In a conventional RAG pipeline, the user's query is embedded on the application server and then sent in plaintext (as a vector of floats) to the vector database host, which computes similarity against indexed embeddings. For most workloads this is fine; for the most sensitive matters it is not — the query vector itself can reveal what an attorney is researching, and the vector-DB operator sits in the trust boundary.
Homomorphic encryption (HE) allows the vector database to perform similarity search on encrypted query vectors without ever decrypting them. The host returns encrypted scores; only the client can decrypt. Libraries such as Microsoft SEAL, OpenFHE, and TenSEAL (SEAL with a PyTorch-friendly wrapper) implement the CKKS scheme that supports approximate arithmetic on vectors of real numbers — exactly what cosine similarity needs.

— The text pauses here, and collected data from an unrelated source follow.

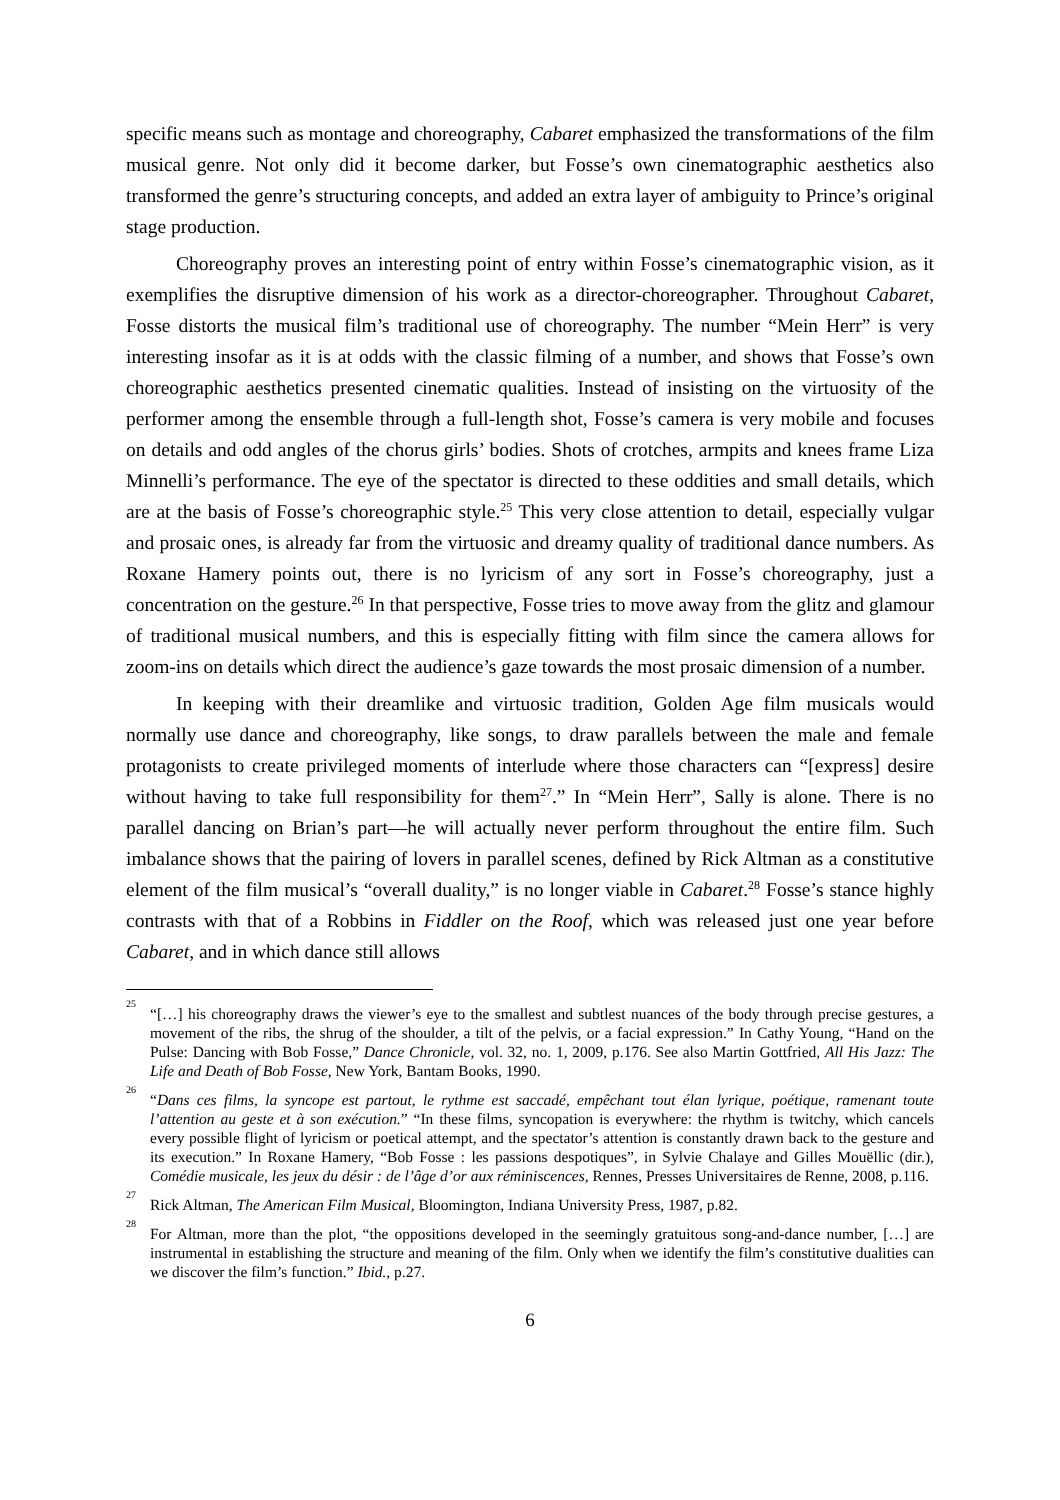specific means such as montage and choreography, Cabaret emphasized the transformations of the film musical genre. Not only did it become darker, but Fosse’s own cinematographic aesthetics also transformed the genre’s structuring concepts, and added an extra layer of ambiguity to Prince’s original stage production.
Choreography proves an interesting point of entry within Fosse’s cinematographic vision, as it exemplifies the disruptive dimension of his work as a director-choreographer. Throughout Cabaret, Fosse distorts the musical film’s traditional use of choreography. The number “Mein Herr” is very interesting insofar as it is at odds with the classic filming of a number, and shows that Fosse’s own choreographic aesthetics presented cinematic qualities. Instead of insisting on the virtuosity of the performer among the ensemble through a full-length shot, Fosse’s camera is very mobile and focuses on details and odd angles of the chorus girls’ bodies. Shots of crotches, armpits and knees frame Liza Minnelli’s performance. The eye of the spectator is directed to these oddities and small details, which are at the basis of Fosse’s choreographic style.<sup>25</sup> This very close attention to detail, especially vulgar and prosaic ones, is already far from the virtuosic and dreamy quality of traditional dance numbers. As Roxane Hamery points out, there is no lyricism of any sort in Fosse’s choreography, just a concentration on the gesture.<sup>26</sup> In that perspective, Fosse tries to move away from the glitz and glamour of traditional musical numbers, and this is especially fitting with film since the camera allows for zoom-ins on details which direct the audience’s gaze towards the most prosaic dimension of a number.
In keeping with their dreamlike and virtuosic tradition, Golden Age film musicals would normally use dance and choreography, like songs, to draw parallels between the male and female protagonists to create privileged moments of interlude where those characters can “[express] desire without having to take full responsibility for them<sup>27</sup>.” In “Mein Herr”, Sally is alone. There is no parallel dancing on Brian’s part—he will actually never perform throughout the entire film. Such imbalance shows that the pairing of lovers in parallel scenes, defined by Rick Altman as a constitutive element of the film musical’s “overall duality,” is no longer viable in Cabaret.<sup>28</sup> Fosse’s stance highly contrasts with that of a Robbins in Fiddler on the Roof, which was released just one year before Cabaret, and in which dance still allows
<sup>25</sup> “[…] his choreography draws the viewer’s eye to the smallest and subtlest nuances of the body through precise gestures, a movement of the ribs, the shrug of the shoulder, a tilt of the pelvis, or a facial expression.” In Cathy Young, “Hand on the Pulse: Dancing with Bob Fosse,” Dance Chronicle, vol. 32, no. 1, 2009, p.176. See also Martin Gottfried, All His Jazz: The Life and Death of Bob Fosse, New York, Bantam Books, 1990.
<sup>26</sup> “Dans ces films, la syncope est partout, le rythme est saccadé, empêchant tout élan lyrique, poétique, ramenant toute l’attention au geste et à son exécution.” “In these films, syncopation is everywhere: the rhythm is twitchy, which cancels every possible flight of lyricism or poetical attempt, and the spectator’s attention is constantly drawn back to the gesture and its execution.” In Roxane Hamery, “Bob Fosse : les passions despotiques”, in Sylvie Chalaye and Gilles Mouëllic (dir.), Comédie musicale, les jeux du désir : de l’âge d’or aux réminiscences, Rennes, Presses Universitaires de Renne, 2008, p.116.
<sup>27</sup> Rick Altman, The American Film Musical, Bloomington, Indiana University Press, 1987, p.82.
<sup>28</sup> For Altman, more than the plot, “the oppositions developed in the seemingly gratuitous song-and-dance number, […] are instrumental in establishing the structure and meaning of the film. Only when we identify the film’s constitutive dualities can we discover the film’s function.” Ibid., p.27.
6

If the vector DB is on-prem inside the same TEE that runs inference (see confidential computing), you may not need HE at all — the cheaper defense is to keep plaintext vectors inside the attested boundary.
CKKS (Cheon–Kim–Kim–Song) encodes vectors of real numbers into polynomial ciphertexts that support addition, multiplication, and rotation. The encryption is somewhat homomorphic: each multiplication consumes "noise budget", and after a fixed number of operations the ciphertext must be bootstrapped (expensive) or the circuit must be shallow enough to stay within budget. A cosine-similarity dot product is shallow (one multiplication + sum via rotation), so CKKS handles it well.
import tenseal as ts
import numpy as np
def make_context() -> ts.Context:
ctx = ts.context(
scheme=ts.SCHEME_TYPE.CKKS,
poly_modulus_degree=8192,
coeff_mod_bit_sizes=[60, 40, 40, 60],
)
ctx.global_scale = 2 ** 40
ctx.generate_galois_keys() # enables rotations for summation
return ctx
def l2_normalize(v: np.ndarray) -> np.ndarray:
n = np.linalg.norm(v)
return v / n if n > 0 else v
# --- Client side: encrypt query vector ---
client_ctx = make_context()
query = l2_normalize(np.random.randn(768).astype(np.float64))
enc_query = ts.ckks_vector(client_ctx, query)
# Serialize public-only context for the server.
public_ctx_bytes = client_ctx.serialize(save_secret_key=False)
enc_query_bytes = enc_query.serialize()
# --- Server side: score against indexed (pre-normalized) document vectors ---
server_ctx = ts.context_from(public_ctx_bytes)
enc_q = ts.ckks_vector_from(server_ctx, enc_query_bytes)
doc_vectors = [l2_normalize(np.random.randn(768)) for _ in range(1000)]
enc_scores = [(i, enc_q.dot(d)) for i, d in enumerate(doc_vectors)] # plaintext doc, encrypted query
# Return top-K ciphertexts (server cannot rank — it sends encrypted scores back).
enc_score_bytes = [(i, s.serialize()) for i, s in enc_scores]
# --- Client side: decrypt and rank ---
scores = [(i, ts.ckks_vector_from(client_ctx, b).decrypt()[0])
for i, b in enc_score_bytes]
top_k = sorted(scores, key=lambda x: -x[1])[:10]
Note the asymmetry: document vectors stay plaintext on the server; only the query is encrypted. This is the common configuration — documents are bulk-loaded under a different trust model (often via a secure pipeline into the index), while queries are the high-sensitivity signal. Encrypting both sides is possible but multiplies cost.